Here's an example script using the Boston house prices dataset to illustrate my point:
from sklearn.datasets import load_boston
import numpy as np
import pandas as pd
from xgboost.sklearn import XGBRegressor
from skopt import BayesSearchCV
from skopt.space import Real, Categorical, Integer
from sklearn.model_selection import KFold, train_test_split
boston = load_boston()
# Dataset info:
print(boston.keys())
print(boston.data.shape)
print(boston.feature_names)
print(boston.DESCR)
# Put data into dataframe and label column headers:
data = pd.DataFrame(boston.data)
data.columns = boston.feature_names
# Add target variable to dataframe
data['PRICE'] = boston.target
# Split into X and y
X, y = data.iloc[:, :-1],data.iloc[:,-1]
# Split into training and validation datasets
X_train, X_val, y_train, y_val = train_test_split(X, y, test_size=0.2, random_state=42, shuffle = True)
# For cross-validation, split training data into 5 folds
xgb_kfold = KFold(n_splits = 5,random_state = 42)
# Run fit
xgb_params = {'n_estimators': Integer(10, 3000, 'uniform'),
'max_depth': Integer(2, 100, 'uniform'),
'subsample': Real(0.25, 1.0, 'uniform'),
'learning_rate': Real(0.0001, 0.5, 'uniform'),
'gamma': Real(0.0001, 1.0, 'uniform'),
'colsample_bytree': Real(0.0001, 1.0, 'uniform'),
'colsample_bylevel': Real(0.0001, 1.0, 'uniform'),
'colsample_bynode': Real(0.0001, 1.0, 'uniform'),
'min_child_weight': Real(1, 6, 'uniform')}
xgb_fit_params = {'early_stopping_rounds': 15, 'eval_metric': 'mae', 'eval_set': [[X_val, y_val]]}
xgb_pipe = XGBRegressor(random_state = 42, objective='reg:squarederror', n_jobs = 10)
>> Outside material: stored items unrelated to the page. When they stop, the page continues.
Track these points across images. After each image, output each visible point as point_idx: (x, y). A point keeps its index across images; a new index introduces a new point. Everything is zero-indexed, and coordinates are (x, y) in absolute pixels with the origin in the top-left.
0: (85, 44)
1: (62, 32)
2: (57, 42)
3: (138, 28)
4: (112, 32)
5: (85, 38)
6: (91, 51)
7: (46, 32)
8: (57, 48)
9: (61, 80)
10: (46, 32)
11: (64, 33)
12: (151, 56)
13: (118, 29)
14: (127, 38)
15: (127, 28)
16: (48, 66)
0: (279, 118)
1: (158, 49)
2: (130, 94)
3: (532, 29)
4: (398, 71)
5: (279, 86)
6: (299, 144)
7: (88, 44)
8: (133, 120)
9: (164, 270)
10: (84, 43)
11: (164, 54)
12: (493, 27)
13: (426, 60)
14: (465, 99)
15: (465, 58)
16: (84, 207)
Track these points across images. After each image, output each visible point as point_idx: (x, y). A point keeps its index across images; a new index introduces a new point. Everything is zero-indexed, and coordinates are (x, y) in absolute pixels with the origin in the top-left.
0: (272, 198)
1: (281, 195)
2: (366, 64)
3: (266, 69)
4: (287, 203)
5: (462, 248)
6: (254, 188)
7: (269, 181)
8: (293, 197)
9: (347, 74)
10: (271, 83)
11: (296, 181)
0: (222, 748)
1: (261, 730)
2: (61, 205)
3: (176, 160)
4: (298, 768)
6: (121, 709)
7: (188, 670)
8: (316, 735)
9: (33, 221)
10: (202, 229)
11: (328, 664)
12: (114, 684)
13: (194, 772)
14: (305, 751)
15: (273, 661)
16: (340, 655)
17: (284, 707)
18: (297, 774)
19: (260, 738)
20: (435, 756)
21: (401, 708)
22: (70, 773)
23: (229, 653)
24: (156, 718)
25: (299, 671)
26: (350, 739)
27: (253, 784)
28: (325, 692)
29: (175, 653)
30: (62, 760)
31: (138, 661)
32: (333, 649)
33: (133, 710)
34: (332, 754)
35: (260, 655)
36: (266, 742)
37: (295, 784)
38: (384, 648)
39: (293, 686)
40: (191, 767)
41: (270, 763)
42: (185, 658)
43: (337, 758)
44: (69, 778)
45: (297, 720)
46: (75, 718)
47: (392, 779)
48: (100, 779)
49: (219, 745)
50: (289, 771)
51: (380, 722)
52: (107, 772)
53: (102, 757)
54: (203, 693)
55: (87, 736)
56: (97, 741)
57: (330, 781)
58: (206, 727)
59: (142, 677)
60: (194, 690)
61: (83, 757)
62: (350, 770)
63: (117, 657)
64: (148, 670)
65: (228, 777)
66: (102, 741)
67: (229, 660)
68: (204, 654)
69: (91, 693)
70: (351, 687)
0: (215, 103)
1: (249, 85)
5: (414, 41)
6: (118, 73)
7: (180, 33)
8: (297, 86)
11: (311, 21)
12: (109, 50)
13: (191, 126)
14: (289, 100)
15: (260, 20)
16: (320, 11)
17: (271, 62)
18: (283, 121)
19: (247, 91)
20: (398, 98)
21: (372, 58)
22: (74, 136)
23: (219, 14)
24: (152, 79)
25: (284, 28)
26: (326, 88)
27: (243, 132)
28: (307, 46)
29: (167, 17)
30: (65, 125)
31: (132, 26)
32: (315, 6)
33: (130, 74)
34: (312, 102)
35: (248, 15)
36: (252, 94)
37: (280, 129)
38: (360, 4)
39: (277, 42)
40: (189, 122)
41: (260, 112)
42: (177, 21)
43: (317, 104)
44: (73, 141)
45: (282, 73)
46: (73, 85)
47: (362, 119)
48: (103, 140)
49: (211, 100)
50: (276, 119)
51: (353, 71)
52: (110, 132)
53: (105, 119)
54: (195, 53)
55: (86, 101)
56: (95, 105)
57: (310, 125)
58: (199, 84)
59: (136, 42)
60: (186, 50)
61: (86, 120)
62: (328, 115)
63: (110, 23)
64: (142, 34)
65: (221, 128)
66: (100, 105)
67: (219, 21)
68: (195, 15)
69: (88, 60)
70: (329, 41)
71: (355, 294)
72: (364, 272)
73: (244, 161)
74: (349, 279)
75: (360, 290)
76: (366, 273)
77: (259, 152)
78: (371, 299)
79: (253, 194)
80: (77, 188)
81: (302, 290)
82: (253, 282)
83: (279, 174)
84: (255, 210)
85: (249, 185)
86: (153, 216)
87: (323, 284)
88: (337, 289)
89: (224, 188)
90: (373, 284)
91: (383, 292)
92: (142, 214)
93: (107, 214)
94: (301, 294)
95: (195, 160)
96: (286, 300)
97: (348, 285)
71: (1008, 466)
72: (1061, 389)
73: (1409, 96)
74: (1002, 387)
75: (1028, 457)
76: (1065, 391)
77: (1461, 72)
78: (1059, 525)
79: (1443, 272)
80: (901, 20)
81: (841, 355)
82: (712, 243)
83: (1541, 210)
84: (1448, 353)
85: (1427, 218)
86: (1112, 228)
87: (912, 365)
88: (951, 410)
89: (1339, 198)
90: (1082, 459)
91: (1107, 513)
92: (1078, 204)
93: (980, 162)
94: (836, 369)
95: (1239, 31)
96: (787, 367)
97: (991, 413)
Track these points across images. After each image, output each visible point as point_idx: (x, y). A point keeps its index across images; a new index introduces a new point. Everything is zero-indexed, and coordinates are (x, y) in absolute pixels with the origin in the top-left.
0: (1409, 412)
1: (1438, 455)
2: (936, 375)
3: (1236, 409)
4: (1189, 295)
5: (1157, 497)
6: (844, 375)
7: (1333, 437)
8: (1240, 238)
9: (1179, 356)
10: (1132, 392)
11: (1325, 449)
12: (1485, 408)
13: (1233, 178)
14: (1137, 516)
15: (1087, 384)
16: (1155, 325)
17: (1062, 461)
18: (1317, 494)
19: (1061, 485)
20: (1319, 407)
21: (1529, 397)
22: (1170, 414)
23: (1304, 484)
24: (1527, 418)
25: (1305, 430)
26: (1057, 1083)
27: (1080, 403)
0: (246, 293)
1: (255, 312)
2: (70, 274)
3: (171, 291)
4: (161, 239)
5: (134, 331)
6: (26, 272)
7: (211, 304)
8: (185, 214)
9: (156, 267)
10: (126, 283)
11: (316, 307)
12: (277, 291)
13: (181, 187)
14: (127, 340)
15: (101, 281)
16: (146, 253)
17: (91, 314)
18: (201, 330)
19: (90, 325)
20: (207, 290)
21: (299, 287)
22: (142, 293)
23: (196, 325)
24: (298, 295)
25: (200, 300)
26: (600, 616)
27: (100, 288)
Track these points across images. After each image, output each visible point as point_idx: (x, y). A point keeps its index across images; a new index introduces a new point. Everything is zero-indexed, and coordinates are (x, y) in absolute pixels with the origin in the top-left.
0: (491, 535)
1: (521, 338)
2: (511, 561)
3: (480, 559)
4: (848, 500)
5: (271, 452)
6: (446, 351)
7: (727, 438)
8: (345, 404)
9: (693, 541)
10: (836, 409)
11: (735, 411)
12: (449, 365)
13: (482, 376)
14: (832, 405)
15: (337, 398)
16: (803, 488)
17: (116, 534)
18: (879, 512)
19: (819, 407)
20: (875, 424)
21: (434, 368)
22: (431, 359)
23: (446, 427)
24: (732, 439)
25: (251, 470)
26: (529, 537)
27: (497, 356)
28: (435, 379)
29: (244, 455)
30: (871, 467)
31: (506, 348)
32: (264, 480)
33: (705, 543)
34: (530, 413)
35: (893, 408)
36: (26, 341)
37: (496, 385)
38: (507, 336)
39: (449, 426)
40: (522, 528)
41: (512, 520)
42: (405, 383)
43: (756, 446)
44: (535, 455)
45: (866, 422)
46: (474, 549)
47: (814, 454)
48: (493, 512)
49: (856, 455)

xgb_cv = BayesSearchCV(xgb_pipe, xgb_params, cv = xgb_kfold, n_iter = 5, n_jobs = 1, random_state = 42, verbose = 4, scoring = None, fit_params = xgb_fit_params)
xgb_cv.fit(X_train, y_train)
After running this, xgb_cv.best_score_
is 0.816, and xgb_cv.best_index_
is 3. Looking at xgb_cv.cv_results_, I want to find the best scores for each fold:
print(xgb_cv.cv_results_['split0_test_score'][xgb_cv.best_index_], xgb_cv.cv_results_['split1_test_score'][xgb_cv.best_index_], xgb_cv.cv_results_['split2_test_score'][xgb_cv.best_index_], xgb_cv.cv_results_['split3_test_score'][xgb_cv.best_index_], xgb_cv.cv_results_['split4_test_score'][xgb_cv.best_index_])
Which gives:
0.8023562337946979,
0.8337404778903412,
0.861370681263761,
0.8749312273014963,
0.7058815015739375
I'm not sure what's being calculated here, because scoring
is set to None
in my code. XGBoost's documentation isn't much help, but according to xgb_cv.best_estimator_.score?
it's supposed to be the R2 of the predicted values. Anyway, I'm unable to obtain these values when I manually try calculating the score for each fold of the data used in the fit:
# First, need to get the actual indices of the data from each fold:
kfold_indexes = {}
kfold_cnt = 0
for train_index, test_index in xgb_kfold.split(X_train):
kfold_indexes[kfold_cnt] = {'train': train_index, 'test': test_index}
kfold_cnt = kfold_cnt+1
# Next, calculate the score for each fold
for p in range(5): print(xgb_cv.best_estimator_.score(X_train.iloc[kfold_indexes[p]['test']], y_train.iloc[kfold_indexes[p]['test']]))
Which gives me the following:
0.9954929618573786
0.994844803666101
0.9963108152027245
0.9962274544089832
0.9931314653538819
How is BayesSearchCV calculating the scores for each fold, and why can't I replicate them using the score
function? I would be most grateful for any assistance with this issue.
(Also, manually calculating the mean of these scores gives: 0.8156560..., while xgb_cv.best_score_
gives: 0.8159277... Not sure why there's a precision difference here.)
best_estimator_
is the refitted estimator, fitted on the entire training set after choosing the hyperparameters; so scoring it on any portion of the training set will be optimistically biased. To reproduce cv_results_
, you would need to refit estimators to each training fold and score
the corresponding test fold.
Beyond that, there does appear to be more randomness not covered by the XGBoost random_state
. There is another parameter seed
; setting that produces consistent results for me. (There are some older posts here (example) reporting similar issues even with seed
set, but perhaps those have been resolved by newer versions of xgb.)